**ASSIGNED TASK A:** Set down the records exactly as they appear, covering everything from the line containing "dependiendo del barco, te" down to the end of the records, both ends included. Leave the pictures out of your answer.

**PASSAGE:**
╔══

2

I need to query a table as in

SELECT *
FROM table_schema.table_name

only each row needs to be a TEXT[] with array values corresponding to column values casted to TEXT coming in the same order as in SELECT * so assuming the table has columns a, b and c I need the result to look like

SELECT ARRAY[a::TEXT, b::TEXT, c::TEXT]
FROM table_schema.table_name

only it shouldn't explicitly list columns by name. Ideally it should look like

SELECT as_text_array(a)
FROM table_schema.table_name AS a

The best I came up with looks ugly and relies on "hstore" extension

WITH columnz AS ( -- get ordered column name array
    SELECT array_agg(attname::TEXT ORDER BY attnum) AS column_name_array
    FROM pg_attribute
    WHERE attrelid = 'table_schema.table_name'::regclass AND attnum > 0 AND NOT attisdropped
)

╚══

**ASSIGNED TASK B:** Say whether each statement agrees with the PostgreSQL question, answering yes or no and quoting the deciding words. (i) The writer's best attempt relies on the "hstore" extension. (ii) The desired query should name each column explicitly. (iii) Each row of the result needs to be a TEXT[].

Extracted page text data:
╔══

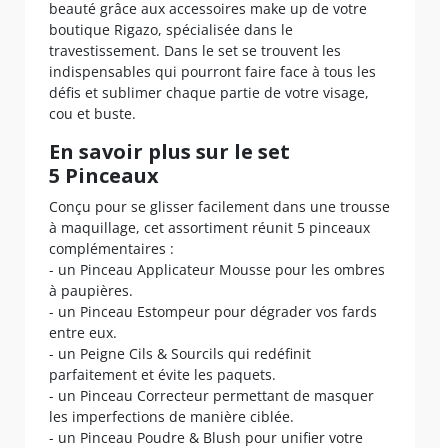
beauté grâce aux accessoires make up de votre
boutique Rigazo, spécialisée dans le
travestissement. Dans le set se trouvent les
indispensables qui pourront faire face à tous les
défis et sublimer chaque partie de votre visage,
cou et buste.
En savoir plus sur le set
5 Pinceaux
Conçu pour se glisser facilement dans une trousse
à maquillage, cet assortiment réunit 5 pinceaux
complémentaires :
- un Pinceau Applicateur Mousse pour les ombres
à paupières.
- un Pinceau Estompeur pour dégrader vos fards
entre eux.
- un Peigne Cils & Sourcils qui redéfinit
parfaitement et évite les paquets.
- un Pinceau Correcteur permettant de masquer
les imperfections de manière ciblée.
- un Pinceau Poudre & Blush pour unifier votre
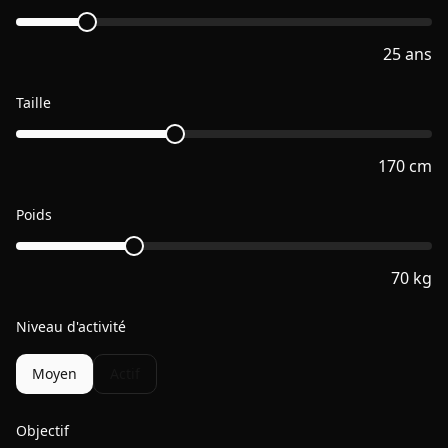
25
ans
Taille
170
cm
Poids
70
kg
Niveau d'activité
Moyen
Actif
Objectif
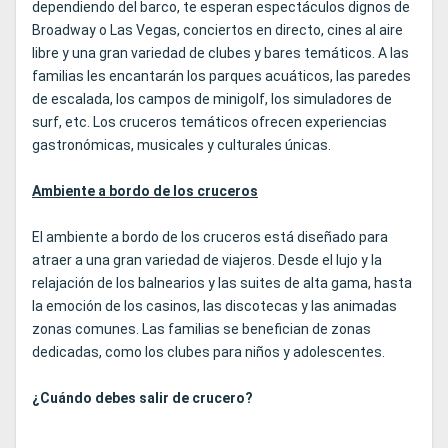
dependiendo del barco, te esperan espectáculos dignos de
Broadway o Las Vegas, conciertos en directo, cines al aire
libre y una gran variedad de clubes y bares temáticos. A las
familias les encantarán los parques acuáticos, las paredes
de escalada, los campos de minigolf, los simuladores de
surf, etc. Los cruceros temáticos ofrecen experiencias
gastronómicas, musicales y culturales únicas.
Ambiente a bordo de los cruceros
El ambiente a bordo de los cruceros está diseñado para
atraer a una gran variedad de viajeros. Desde el lujo y la
relajación de los balnearios y las suites de alta gama, hasta
la emoción de los casinos, las discotecas y las animadas
zonas comunes. Las familias se benefician de zonas
dedicadas, como los clubes para niños y adolescentes.
¿Cuándo debes salir de crucero?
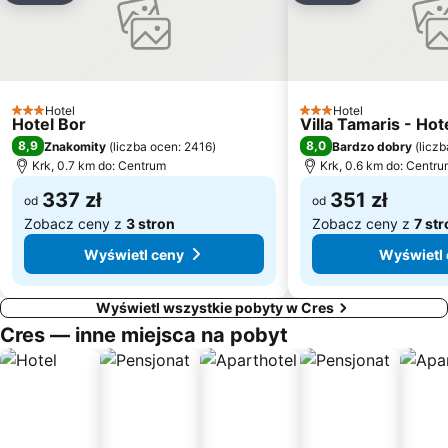
AC Kovacine
Slatina
Porto Baska
Amfiteatar
Świątynia Augusta
Pomorski i povijesni muzej Hrvatskog primorja
Ragusa
Port lotniczy Lošinj
Hotel
Hotel
3 Kategoria
Dworzec autobusowy Pula
Bliźniacze Bramy i Mury Miejskie
3 Kategoria
Hotel Bor
Villa Tamaris - Hot
8,9
8,0
Znakomity
(
liczba ocen: 2416
)
Bardzo dobry
(
licz
stari gradLovran
Krk, 0.7 km do: Centrum
Krk, 0.6 km do: Centr
337 zł
351 zł
od
od
Zobacz ceny z
3 stron
Zobacz ceny z
7 st
Wyświetl ceny
Wyświetl
Wyświetl wszystkie pobyty w Cres
Cres — inne miejsca na pobyt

╚══

**YOUR RESPONSE A:**
dependiendo del barco, te esperan espectáculos dignos de
Broadway o Las Vegas, conciertos en directo, cines al aire
libre y una gran variedad de clubes y bares temáticos. A las
familias les encantarán los parques acuáticos, las paredes
de escalada, los campos de minigolf, los simuladores de
surf, etc. Los cruceros temáticos ofrecen experiencias
gastronómicas, musicales y culturales únicas.
Ambiente a bordo de los cruceros
El ambiente a bordo de los cruceros está diseñado para
atraer a una gran variedad de viajeros. Desde el lujo y la
relajación de los balnearios y las suites de alta gama, hasta
la emoción de los casinos, las discotecas y las animadas
zonas comunes. Las familias se benefician de zonas
dedicadas, como los clubes para niños y adolescentes.
¿Cuándo debes salir de crucero?
AC Kovacine
Slatina
Porto Baska
Amfiteatar
Świątynia Augusta
Pomorski i povijesni muzej Hrvatskog primorja
Ragusa
Port lotniczy Lošinj
Hotel
Hotel
3 Kategoria
Dworzec autobusowy Pula
Bliźniacze Bramy i Mury Miejskie
3 Kategoria
Hotel Bor
Villa Tamaris - Hot
8,9
8,0
Znakomity
(
liczba ocen: 2416
)
Bardzo dobry
(
licz
stari gradLovran
Krk, 0.7 km do: Centrum
Krk, 0.6 km do: Centr
337 zł
351 zł
od
od
Zobacz ceny z
3 stron
Zobacz ceny z
7 st
Wyświetl ceny
Wyświetl
Wyświetl wszystkie pobyty w Cres
Cres — inne miejsca na pobyt

**YOUR RESPONSE B:**
(i) Yes: "The best I came up with looks ugly and relies on "hstore" extension"
(ii) No: "only it shouldn't explicitly list columns by name."
(iii) Yes: "only each row needs to be a TEXT[]"